191 My findings relevant to the principles identified in Jarvis, are as follows:
· first, the plaintiff suffers no past economic loss;
· second, there is no evidence of any capacity to work in a chosen career as adversely affected by the plaintiff’s compensable injury. I discount the reliance on DJ’ing in this context for the reasons I have earlier expressed.
· third, the plaintiff has not suffered a severe disabling injury thereby enabling me to arrive at a judgment and assessment, on a percentage basis or otherwise, of the value of the lost capacity. I am instead satisfied that the plaintiff suffers and is likely to continue to suffer a mild disability into the future with some accompanying pain.
· fourth, the fact of plaintiff working in a job that accommodates certain limitations does not mean there is an effect to the range and nature of the work the plaintiff can perform in the future that would be productive of a 40 per cent loss.
192 In my view recourse to outcomes in different cases and said to be predicated on principle, but without sufficient regard to differing factual scenarios, can lead to incorrect legal outcomes.
193 I respectfully agree with the statement by Judge Bowman in Sharma, that what is required is not a simple assessment of loss obtained by applying common law principles. Rather, common law principles are applied in determining whether or not a 40 per cent loss has been proven. Of course, evidence of a financial loss of 40 per cent would usually involve a comparison of actual and potential earnings figures. There is a burden of proof upon the plaintiff in relation to these matters generally, and, as his Honour said, the words “productive of financial loss of 40 per cent or more”[182] must have some meaning and applicability.
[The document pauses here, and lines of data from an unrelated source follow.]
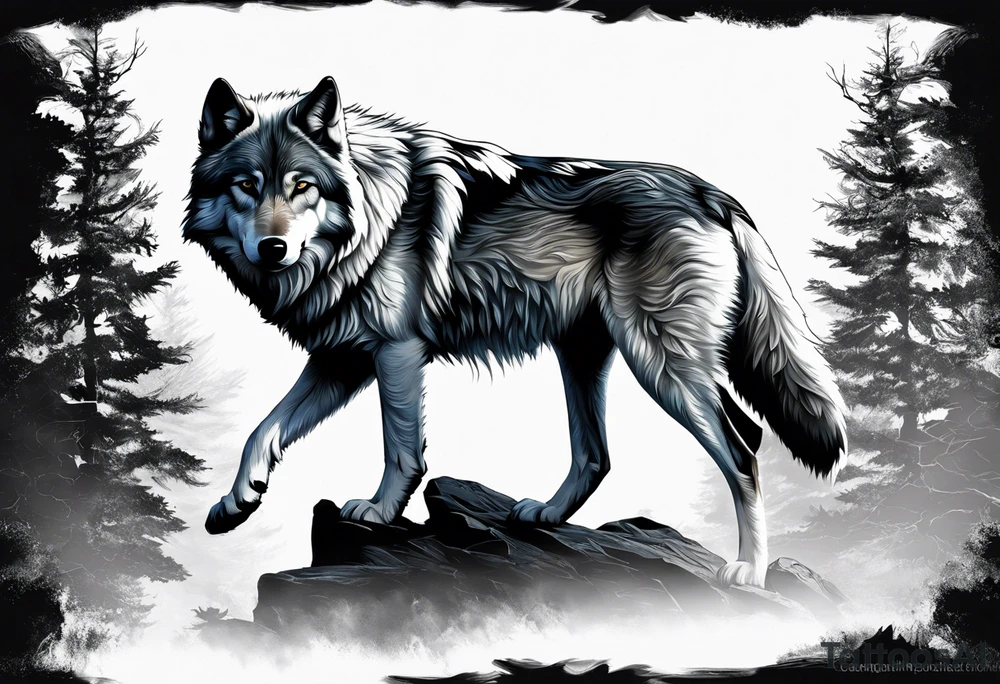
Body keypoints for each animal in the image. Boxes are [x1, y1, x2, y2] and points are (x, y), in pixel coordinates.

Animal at [184, 76, 847, 587]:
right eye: (247, 185)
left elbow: (401, 448)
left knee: (745, 448)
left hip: (660, 363)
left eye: (301, 186)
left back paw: (749, 571)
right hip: (585, 354)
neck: (371, 213)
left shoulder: (396, 353)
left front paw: (378, 510)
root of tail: (713, 194)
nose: (273, 249)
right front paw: (235, 503)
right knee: (597, 454)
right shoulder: (341, 359)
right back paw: (545, 515)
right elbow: (263, 429)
[182]Sharma [2018] VCC 1658 at [70].
194 There is no evidence at all of future earnings or of a career path for the plaintiff unlike each of the authorities to which I was referred to by Mr Richards in support of the loss of earning capacity claim for the grant of leave.
195 In short, I am satisfied that the plaintiff has retained a capacity to engage in various forms of work, including the type of work in which he is now engaged. I am not persuaded that there has been demonstrated a loss of earning capacity productive of a financial loss of 40 per cent or more. In other words, I am not satisfied that a loss of earning capacity of 40 per cent exists, or that any loss is permanent as required by s325(2)(e)(ii).
196 In summary, I find that the plaintiff has failed to discharge the burden of proof which he carries in relation to the operation of s325(2)(e) and generally.
197 If it need be also stated, I am unable to accept Mr Richard’s submission, and I am not satisfied for reasons already expressed by the reporting of either Mr Rasch or Dr Awad, that the plaintiff has established a pecuniary loss serious injury for the purposes of the statutory formula. I note particularly that Dr Awad stated in his report of 4 January 2019 that:
“He is currently working full time it should be noted that he is only managing to do this as he is a manager and explains that he is able to take regular breaks every 20 to 30 minutes and alternate between, walking, sitting and standing. He explains and that if he was unable to take these regular breaks, he would not be able to perform his employment consistently and reliably. I therefore do not think that he would have realistic capacity in the open market for much in terms of alternative employment if he is certainly not allowed to do this.”[183]
[183]Exhibit P10, PCB 65.
198 Contrary to the opinion of Dr Awad, I am not satisfied that the plaintiff has proved on the balance of probabilities that he does not have a realistic capacity “for much” on the open market in terms of alternative employment.
199 For the reasons stated, the plaintiff’s application is dismissed.
200 I shall hear the parties in relation to costs and any other consequential orders sought at a time convenient for counsel. If the parties can reach agreement as to such orders, they should file minutes of consent orders with my associates.